A systematic search of the MEDLINE, EMBASE, and Cochrane Library databases for studies published up to 2018 was performed. All studies that satisfied the following eligibility criteria were included: patients with GSD with or without cholecystitis; and cohort or case-control studies investigating the association between alcohol consumption and GSD development.
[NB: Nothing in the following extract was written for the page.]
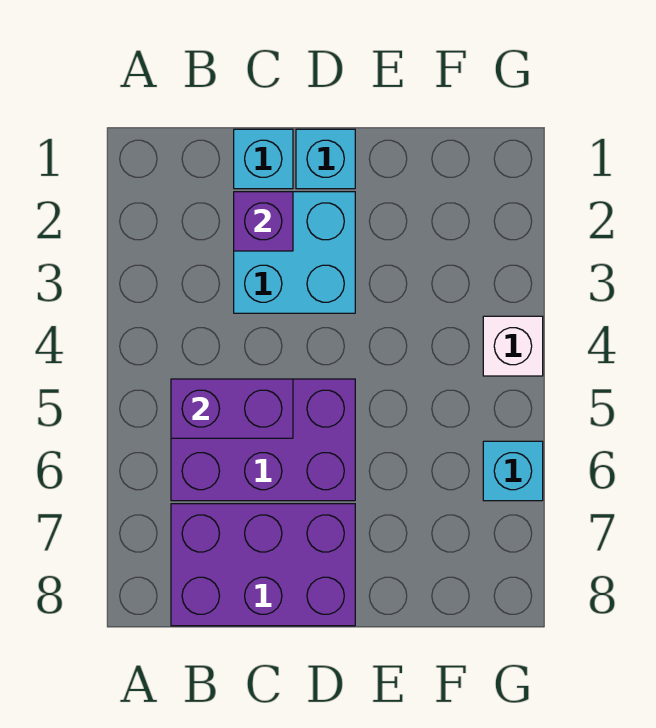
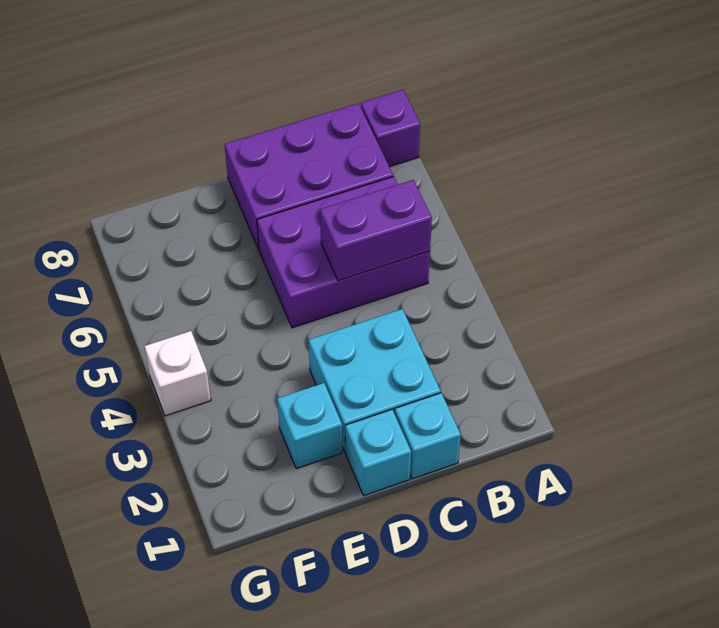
purple 1x1 brick [234,192,293,251] -> purple 1x1 brick moved to [361,90,420,167]
cyan 1x1 brick [483,441,543,501] -> cyan 1x1 brick moved to [277,383,342,469]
Sixteen case-control studies including 24,401 gallstone cases and 76,185 controls, and eight cohort studies with 14,693 GSD cases among 2,432,471 person-years were enrolled. Alcohol consumption presented a decreased overall risk of GSD (pooled relative ratio [RR], 0.84; 95% confidence interval [CI], 0.79 to 0.89; p=0.02). Subgroup analyses according to drinking levels indicated a gradual risk reduction for GSD compared to nondrinkers (light: RR, 0.96; 95% CI, 0.94 to 0.99; p=0.75; moderate: RR, 0.80; 95% CI, 0.75 to 0.85; p=0.27; high: RR, 0.66; 95% CI, 0.56 to 0.79; p<0.01). A nonlinear risk reduction was observed in a dose-response meta-analysis of all the studies (n=14, p<0.01 for nonlinearity).
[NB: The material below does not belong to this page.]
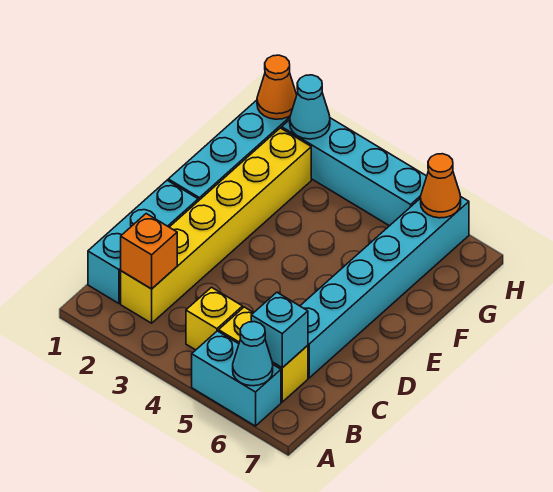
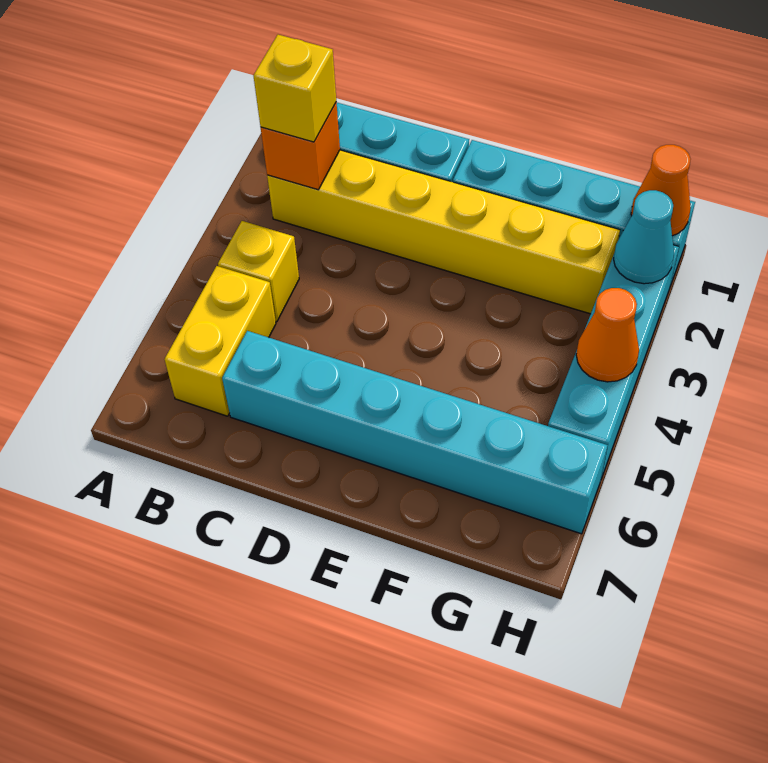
cyan 1x2 brick [192,331,281,426] -> none
cyan 1x1 cone [233,322,273,386] -> none
none -> yellow 1x1 brick [254,35,336,142]
cyan 1x1 brick [251,292,308,368] -> none
orange 1x1 cone [421,154,461,218] -> orange 1x1 cone moved to [576,288,639,382]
In this systematic review with meta-analysis, alcohol consumption could decrease the risk of GSD, and the dose-response analysis revealed a dose-dependent linear risk reduction and a weakened linear trend between alcohol consumption levels less than and greater than 28 g/day.
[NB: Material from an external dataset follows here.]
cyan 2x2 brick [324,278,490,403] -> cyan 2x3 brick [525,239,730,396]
背景/目的:胆石病(GSD)是一种常见的胃肠道疾病。临床流行病学研究表明,饮酒对 GSD 的发生具有预防作用。本研究旨在评估饮酒对 GSD 发展的相对风险,并探讨剂量-反应关系。
系统检索 MEDLINE、EMBASE 和 Cochrane Library 数据库,检索截至 2018 年发表的研究。所有符合以下纳入标准的研究均被纳入:患有或不伴有胆囊炎的 GSD 患者;以及队列或病例对照研究,调查饮酒与 GSD 发展之间的关系。
共纳入 16 项病例对照研究(24401 例胆石症病例和 76185 例对照)和 8 项队列研究(2432471 人年中有 14693 例 GSD 病例)。饮酒总体上降低了 GSD 的风险(汇总相对比值 [RR],0.84;95%置信区间 [CI],0.79 至 0.89;p=0.02)。根据饮酒水平进行的亚组分析表明,与不饮酒者相比,GSD 的风险逐渐降低(轻度:RR,0.96;95%CI,0.94 至 0.99;p=0.75;中度:RR,0.80;95%CI,0.75 至 0.85;p=0.27;重度:RR,0.66;95%CI,0.56 至 0.79;p<0.01)。对所有研究进行的剂量-反应meta 分析显示呈非线性风险降低(n=14,p<0.01 表示非线性)。
在这项系统评价和荟萃分析中,饮酒可以降低 GSD 的风险,剂量-反应分析显示出剂量依赖性的线性风险降低,以及饮酒水平小于和大于 28g/天之间线性趋势的减弱。